A: Interesting question Stephen. I am at a point of life when I do reflect back and have a keen desire to help young people. So here you might say is my “big chance”
  1. Education is key, go as far as your potential will allow you
  2. Experience life to the full, don’t be a “workaholic”; life is short
  3. Choose your vocation carefully. Love your work, otherwise you will spend a good portion of your time wastefully
  4. If you find what you want “stick with it”. I remember at one part of my career being told I would never be a competent systems analyst. The old story is that perseverance always wins the day
  5. Read, read, read and enjoy what you read
  6. If you don’t understand drill-up or drill-down till you comprehend. I have often read half-a-dozen complementary books after not understanding the first one
  7. Choose your partner, relationships wisely. I’ll leave this one to the counselors but it has been probably the most important aspect in my life – the support, the friendship, the wisdom I receive
  8. Be positive about the things you believe, and associate with those people who have similar beliefs and thoughts. The power of self-actualization!
  9. Be a good corporate citizen. Corporations, institutions are fertile grounds for politicking. One technique I apply is when I am speaking about someone I pretend that person is standing with me listening
  10. Summarize your day by identifying your accomplishments. Be proud of your daily successes

Q: I can see that you’re an active professional and that your work occupies much of your time. What are your five ways you can relax?

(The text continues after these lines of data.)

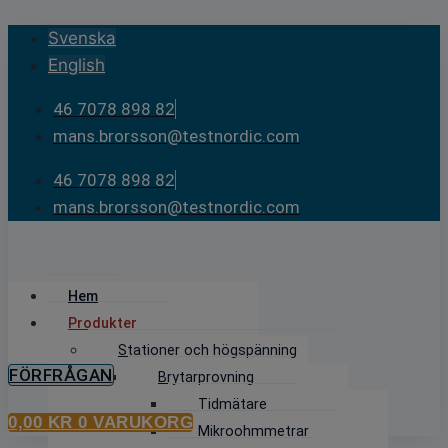
Skip
Svenska
to
English
content
46 7078 898 82
mans.brorsson@testnordic.com
46 7078 898 82
mans.brorsson@testnordic.com
Hem
Produkter
Stationer och högspänning
FÖRFRÅGAN
Brytarprovning
Tidmätare
0,00
KR
0
VARUKORG
Mikroohmmetrar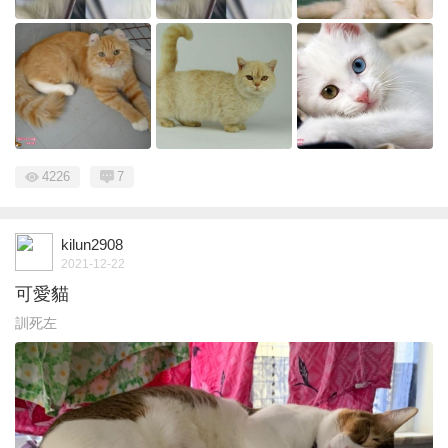
4226
7
kilun2908
2021-12-22
可愛貓
訓死左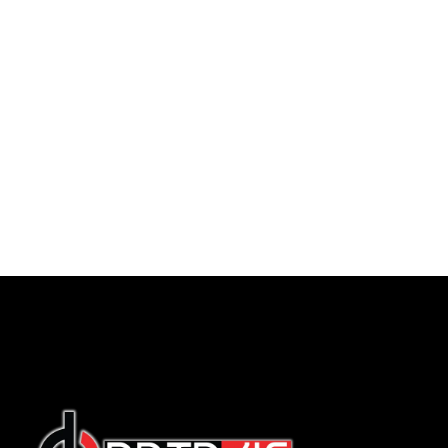
English
Indonesian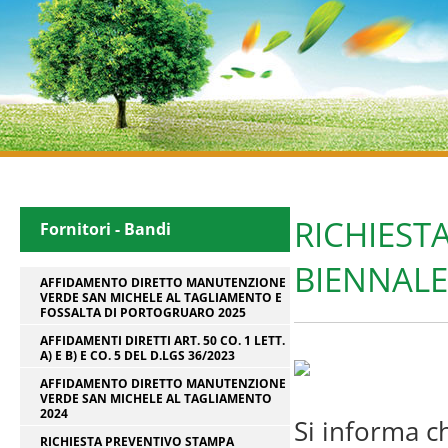
RICHIESTA
Fornitori - Bandi
BIENNALE
AFFIDAMENTO DIRETTO MANUTENZIONE
VERDE SAN MICHELE AL TAGLIAMENTO E
FOSSALTA DI PORTOGRUARO 2025
AFFIDAMENTI DIRETTI ART. 50 CO. 1 LETT.
A) E B) E CO. 5 DEL D.LGS 36/2023
AFFIDAMENTO DIRETTO MANUTENZIONE
VERDE SAN MICHELE AL TAGLIAMENTO
2024
Si informa ch
RICHIESTA PREVENTIVO STAMPA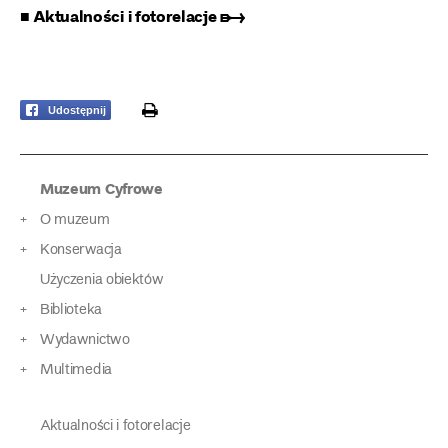
■ Aktualności i fotorelacje ➸
print
Udostępnij
Muzeum Cyfrowe
O muzeum
Konserwacja
Użyczenia obiektów
Biblioteka
Wydawnictwo
Multimedia
Aktualności i fotorelacje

A: Probably the most important treasure I own is my family. Through them I find many forms of relaxation including
  • Trips to Whistler and skiing
  • Going to Vancouver Canuck hockey games (believe it or not I was formerly a Toronto Maple Leaf fan!)
  • Going for a jog with my daughter
  • Family games including Trivial Pursuit
  • Watching the history channel

Q: If you were doing the interview, what two interview questions would you ask of someone in your position and what would be your answers?

A: In your interview Stephen, you have captured most of what I would ask.

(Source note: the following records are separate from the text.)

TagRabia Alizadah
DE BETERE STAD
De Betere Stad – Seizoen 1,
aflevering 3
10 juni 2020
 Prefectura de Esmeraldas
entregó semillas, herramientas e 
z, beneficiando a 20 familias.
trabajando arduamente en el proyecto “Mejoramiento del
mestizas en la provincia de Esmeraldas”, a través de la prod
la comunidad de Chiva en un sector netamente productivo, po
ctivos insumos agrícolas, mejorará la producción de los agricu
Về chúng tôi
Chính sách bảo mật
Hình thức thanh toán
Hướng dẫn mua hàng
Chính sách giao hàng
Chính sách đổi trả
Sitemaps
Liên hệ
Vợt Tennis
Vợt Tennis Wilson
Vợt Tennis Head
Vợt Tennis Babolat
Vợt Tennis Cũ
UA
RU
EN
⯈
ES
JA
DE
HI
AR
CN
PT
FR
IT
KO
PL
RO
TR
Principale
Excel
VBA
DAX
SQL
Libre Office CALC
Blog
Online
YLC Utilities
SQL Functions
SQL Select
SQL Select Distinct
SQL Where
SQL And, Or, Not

Taking the role of a systems analyst, a couple of questions that I might add are, “Do you consider the role of the systems analyst an important one?” and “What is the skill set of the analyst?”

My answer to the first question would be an analogy. Would you want to build a skyscraper without any building plans? And yet in building complex software we build applications usually on an ad-hoc basis.

The second question, I will answer as follows. Systems analysts need not only a general background in technology skills, but also strong interpersonal and communication skills. I suggest a general knowledge in technology because you will have to be a quick learner; there are many technologies you need to understand. Above all though, the ability to communicate effectively is imperative.

Q: It’s a blank slate, what added comments would you like to give?

A: One last point Stephen. I believe the era of the systems analyst and designer is upon us. This position can take many forms, for example, business analyst, program analyst, data administrator, data analyst, data designer, data modeler, architect, information officer. Much like the functions you perform as an analyst are endless, the job descriptions are infinite.

Thank you for this most informative interview and congratulations on having your paper selected for the World Computer Congress.